** PROBLEM TO SOLVE **
Convert the lines below into a JSON list of strings, with one string for each line and blank lines left out.

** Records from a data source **
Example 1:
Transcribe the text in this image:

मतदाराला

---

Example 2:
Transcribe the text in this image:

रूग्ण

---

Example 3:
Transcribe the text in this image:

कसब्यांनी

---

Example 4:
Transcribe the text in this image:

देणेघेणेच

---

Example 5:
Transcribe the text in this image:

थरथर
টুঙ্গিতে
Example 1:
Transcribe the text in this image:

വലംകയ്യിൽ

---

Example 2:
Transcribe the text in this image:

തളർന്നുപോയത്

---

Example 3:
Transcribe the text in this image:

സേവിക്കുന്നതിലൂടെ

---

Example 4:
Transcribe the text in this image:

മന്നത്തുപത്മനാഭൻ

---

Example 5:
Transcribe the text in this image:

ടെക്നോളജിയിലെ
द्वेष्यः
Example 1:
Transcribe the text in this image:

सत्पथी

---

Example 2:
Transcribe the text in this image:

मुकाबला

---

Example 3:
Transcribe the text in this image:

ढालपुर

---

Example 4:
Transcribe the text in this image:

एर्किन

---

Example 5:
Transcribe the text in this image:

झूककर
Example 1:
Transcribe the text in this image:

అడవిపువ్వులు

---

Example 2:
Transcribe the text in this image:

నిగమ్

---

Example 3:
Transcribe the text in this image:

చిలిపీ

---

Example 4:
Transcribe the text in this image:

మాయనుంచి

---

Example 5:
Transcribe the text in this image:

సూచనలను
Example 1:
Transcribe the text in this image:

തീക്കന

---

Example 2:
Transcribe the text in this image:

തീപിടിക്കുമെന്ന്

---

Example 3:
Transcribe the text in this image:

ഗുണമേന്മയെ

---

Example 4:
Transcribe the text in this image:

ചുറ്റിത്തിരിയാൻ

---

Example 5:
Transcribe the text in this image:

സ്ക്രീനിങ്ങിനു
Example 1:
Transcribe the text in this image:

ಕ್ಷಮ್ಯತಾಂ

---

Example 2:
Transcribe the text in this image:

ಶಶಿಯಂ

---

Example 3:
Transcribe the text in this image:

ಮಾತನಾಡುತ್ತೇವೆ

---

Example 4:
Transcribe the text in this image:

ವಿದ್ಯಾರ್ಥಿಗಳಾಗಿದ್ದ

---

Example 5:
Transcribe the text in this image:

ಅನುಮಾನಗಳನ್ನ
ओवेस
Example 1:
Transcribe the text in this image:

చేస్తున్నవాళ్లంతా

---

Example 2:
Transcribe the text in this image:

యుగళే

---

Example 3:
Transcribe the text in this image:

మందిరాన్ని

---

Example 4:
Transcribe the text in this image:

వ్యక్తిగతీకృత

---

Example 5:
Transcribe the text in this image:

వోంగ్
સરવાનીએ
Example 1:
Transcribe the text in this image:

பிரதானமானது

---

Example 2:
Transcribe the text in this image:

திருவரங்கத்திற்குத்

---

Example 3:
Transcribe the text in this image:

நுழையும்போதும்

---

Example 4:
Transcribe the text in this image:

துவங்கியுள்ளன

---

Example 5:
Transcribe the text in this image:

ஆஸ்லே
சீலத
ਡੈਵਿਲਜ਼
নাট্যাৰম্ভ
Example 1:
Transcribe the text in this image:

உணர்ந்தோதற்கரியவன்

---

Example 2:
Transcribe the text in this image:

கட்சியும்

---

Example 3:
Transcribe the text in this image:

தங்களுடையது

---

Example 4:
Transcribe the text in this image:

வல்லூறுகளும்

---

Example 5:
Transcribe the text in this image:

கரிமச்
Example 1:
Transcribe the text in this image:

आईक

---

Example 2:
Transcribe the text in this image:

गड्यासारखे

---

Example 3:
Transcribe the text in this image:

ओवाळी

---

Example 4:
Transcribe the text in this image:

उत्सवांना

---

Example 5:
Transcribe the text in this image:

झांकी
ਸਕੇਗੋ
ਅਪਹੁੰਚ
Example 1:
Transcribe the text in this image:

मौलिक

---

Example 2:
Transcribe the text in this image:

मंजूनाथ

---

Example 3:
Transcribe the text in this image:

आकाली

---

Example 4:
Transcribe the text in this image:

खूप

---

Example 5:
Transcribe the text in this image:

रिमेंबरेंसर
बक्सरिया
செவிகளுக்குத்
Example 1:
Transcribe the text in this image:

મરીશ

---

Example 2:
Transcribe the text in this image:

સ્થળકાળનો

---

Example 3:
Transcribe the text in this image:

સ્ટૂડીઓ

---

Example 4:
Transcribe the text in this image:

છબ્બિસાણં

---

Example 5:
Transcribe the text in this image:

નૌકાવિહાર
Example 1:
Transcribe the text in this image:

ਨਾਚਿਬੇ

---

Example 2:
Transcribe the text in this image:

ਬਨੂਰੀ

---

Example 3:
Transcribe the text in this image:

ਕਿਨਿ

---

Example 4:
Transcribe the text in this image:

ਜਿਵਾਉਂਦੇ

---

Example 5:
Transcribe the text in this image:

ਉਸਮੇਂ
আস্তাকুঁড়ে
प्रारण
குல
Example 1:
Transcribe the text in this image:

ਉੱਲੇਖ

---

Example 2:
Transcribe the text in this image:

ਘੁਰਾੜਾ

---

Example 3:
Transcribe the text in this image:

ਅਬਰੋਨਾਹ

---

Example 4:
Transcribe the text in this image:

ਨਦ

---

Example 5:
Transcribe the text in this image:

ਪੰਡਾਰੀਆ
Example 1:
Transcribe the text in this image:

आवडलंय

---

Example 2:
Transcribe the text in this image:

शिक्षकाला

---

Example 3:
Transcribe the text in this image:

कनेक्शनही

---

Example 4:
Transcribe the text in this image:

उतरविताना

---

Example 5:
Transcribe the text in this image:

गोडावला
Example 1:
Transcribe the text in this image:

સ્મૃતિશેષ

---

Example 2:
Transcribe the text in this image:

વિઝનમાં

** RESULT **
[
  "Example 1:",
  "Transcribe the text in this image:",
  "मतदाराला",
  "---",
  "Example 2:",
  "Transcribe the text in this image:",
  "रूग्ण",
  "---",
  "Example 3:",
  "Transcribe the text in this image:",
  "कसब्यांनी",
  "---",
  "Example 4:",
  "Transcribe the text in this image:",
  "देणेघेणेच",
  "---",
  "Example 5:",
  "Transcribe the text in this image:",
  "थरथर",
  "টুঙ্গিতে",
  "Example 1:",
  "Transcribe the text in this image:",
  "വലംകയ്യിൽ",
  "---",
  "Example 2:",
  "Transcribe the text in this image:",
  "തളർന്നുപോയത്",
  "---",
  "Example 3:",
  "Transcribe the text in this image:",
  "സേവിക്കുന്നതിലൂടെ",
  "---",
  "Example 4:",
  "Transcribe the text in this image:",
  "മന്നത്തുപത്മനാഭൻ",
  "---",
  "Example 5:",
  "Transcribe the text in this image:",
  "ടെക്നോളജിയിലെ",
  "द्वेष्यः",
  "Example 1:",
  "Transcribe the text in this image:",
  "सत्पथी",
  "---",
  "Example 2:",
  "Transcribe the text in this image:",
  "मुकाबला",
  "---",
  "Example 3:",
  "Transcribe the text in this image:",
  "ढालपुर",
  "---",
  "Example 4:",
  "Transcribe the text in this image:",
  "एर्किन",
  "---",
  "Example 5:",
  "Transcribe the text in this image:",
  "झूककर",
  "Example 1:",
  "Transcribe the text in this image:",
  "అడవిపువ్వులు",
  "---",
  "Example 2:",
  "Transcribe the text in this image:",
  "నిగమ్",
  "---",
  "Example 3:",
  "Transcribe the text in this image:",
  "చిలిపీ",
  "---",
  "Example 4:",
  "Transcribe the text in this image:",
  "మాయనుంచి",
  "---",
  "Example 5:",
  "Transcribe the text in this image:",
  "సూచనలను",
  "Example 1:",
  "Transcribe the text in this image:",
  "തീക്കന",
  "---",
  "Example 2:",
  "Transcribe the text in this image:",
  "തീപിടിക്കുമെന്ന്",
  "---",
  "Example 3:",
  "Transcribe the text in this image:",
  "ഗുണമേന്മയെ",
  "---",
  "Example 4:",
  "Transcribe the text in this image:",
  "ചുറ്റിത്തിരിയാൻ",
  "---",
  "Example 5:",
  "Transcribe the text in this image:",
  "സ്ക്രീനിങ്ങിനു",
  "Example 1:",
  "Transcribe the text in this image:",
  "ಕ್ಷಮ್ಯತಾಂ",
  "---",
  "Example 2:",
  "Transcribe the text in this image:",
  "ಶಶಿಯಂ",
  "---",
  "Example 3:",
  "Transcribe the text in this image:",
  "ಮಾತನಾಡುತ್ತೇವೆ",
  "---",
  "Example 4:",
  "Transcribe the text in this image:",
  "ವಿದ್ಯಾರ್ಥಿಗಳಾಗಿದ್ದ",
  "---",
  "Example 5:",
  "Transcribe the text in this image:",
  "ಅನುಮಾನಗಳನ್ನ",
  "ओवेस",
  "Example 1:",
  "Transcribe the text in this image:",
  "చేస్తున్నవాళ్లంతా",
  "---",
  "Example 2:",
  "Transcribe the text in this image:",
  "యుగళే",
  "---",
  "Example 3:",
  "Transcribe the text in this image:",
  "మందిరాన్ని",
  "---",
  "Example 4:",
  "Transcribe the text in this image:",
  "వ్యక్తిగతీకృత",
  "---",
  "Example 5:",
  "Transcribe the text in this image:",
  "వోంగ్",
  "સરવાનીએ",
  "Example 1:",
  "Transcribe the text in this image:",
  "பிரதானமானது",
  "---",
  "Example 2:",
  "Transcribe the text in this image:",
  "திருவரங்கத்திற்குத்",
  "---",
  "Example 3:",
  "Transcribe the text in this image:",
  "நுழையும்போதும்",
  "---",
  "Example 4:",
  "Transcribe the text in this image:",
  "துவங்கியுள்ளன",
  "---",
  "Example 5:",
  "Transcribe the text in this image:",
  "ஆஸ்லே",
  "சீலத",
  "ਡੈਵਿਲਜ਼",
  "নাট্যাৰম্ভ",
  "Example 1:",
  "Transcribe the text in this image:",
  "உணர்ந்தோதற்கரியவன்",
  "---",
  "Example 2:",
  "Transcribe the text in this image:",
  "கட்சியும்",
  "---",
  "Example 3:",
  "Transcribe the text in this image:",
  "தங்களுடையது",
  "---",
  "Example 4:",
  "Transcribe the text in this image:",
  "வல்லூறுகளும்",
  "---",
  "Example 5:",
  "Transcribe the text in this image:",
  "கரிமச்",
  "Example 1:",
  "Transcribe the text in this image:",
  "आईक",
  "---",
  "Example 2:",
  "Transcribe the text in this image:",
  "गड्यासारखे",
  "---",
  "Example 3:",
  "Transcribe the text in this image:",
  "ओवाळी",
  "---",
  "Example 4:",
  "Transcribe the text in this image:",
  "उत्सवांना",
  "---",
  "Example 5:",
  "Transcribe the text in this image:",
  "झांकी",
  "ਸਕੇਗੋ",
  "ਅਪਹੁੰਚ",
  "Example 1:",
  "Transcribe the text in this image:",
  "मौलिक",
  "---",
  "Example 2:",
  "Transcribe the text in this image:",
  "मंजूनाथ",
  "---",
  "Example 3:",
  "Transcribe the text in this image:",
  "आकाली",
  "---",
  "Example 4:",
  "Transcribe the text in this image:",
  "खूप",
  "---",
  "Example 5:",
  "Transcribe the text in this image:",
  "रिमेंबरेंसर",
  "बक्सरिया",
  "செவிகளுக்குத்",
  "Example 1:",
  "Transcribe the text in this image:",
  "મરીશ",
  "---",
  "Example 2:",
  "Transcribe the text in this image:",
  "સ્થળકાળનો",
  "---",
  "Example 3:",
  "Transcribe the text in this image:",
  "સ્ટૂડીઓ",
  "---",
  "Example 4:",
  "Transcribe the text in this image:",
  "છબ્બિસાણં",
  "---",
  "Example 5:",
  "Transcribe the text in this image:",
  "નૌકાવિહાર",
  "Example 1:",
  "Transcribe the text in this image:",
  "ਨਾਚਿਬੇ",
  "---",
  "Example 2:",
  "Transcribe the text in this image:",
  "ਬਨੂਰੀ",
  "---",
  "Example 3:",
  "Transcribe the text in this image:",
  "ਕਿਨਿ",
  "---",
  "Example 4:",
  "Transcribe the text in this image:",
  "ਜਿਵਾਉਂਦੇ",
  "---",
  "Example 5:",
  "Transcribe the text in this image:",
  "ਉਸਮੇਂ",
  "আস্তাকুঁড়ে",
  "प्रारण",
  "குல",
  "Example 1:",
  "Transcribe the text in this image:",
  "ਉੱਲੇਖ",
  "---",
  "Example 2:",
  "Transcribe the text in this image:",
  "ਘੁਰਾੜਾ",
  "---",
  "Example 3:",
  "Transcribe the text in this image:",
  "ਅਬਰੋਨਾਹ",
  "---",
  "Example 4:",
  "Transcribe the text in this image:",
  "ਨਦ",
  "---",
  "Example 5:",
  "Transcribe the text in this image:",
  "ਪੰਡਾਰੀਆ",
  "Example 1:",
  "Transcribe the text in this image:",
  "आवडलंय",
  "---",
  "Example 2:",
  "Transcribe the text in this image:",
  "शिक्षकाला",
  "---",
  "Example 3:",
  "Transcribe the text in this image:",
  "कनेक्शनही",
  "---",
  "Example 4:",
  "Transcribe the text in this image:",
  "उतरविताना",
  "---",
  "Example 5:",
  "Transcribe the text in this image:",
  "गोडावला",
  "Example 1:",
  "Transcribe the text in this image:",
  "સ્મૃતિશેષ",
  "---",
  "Example 2:",
  "Transcribe the text in this image:",
  "વિઝનમાં"
]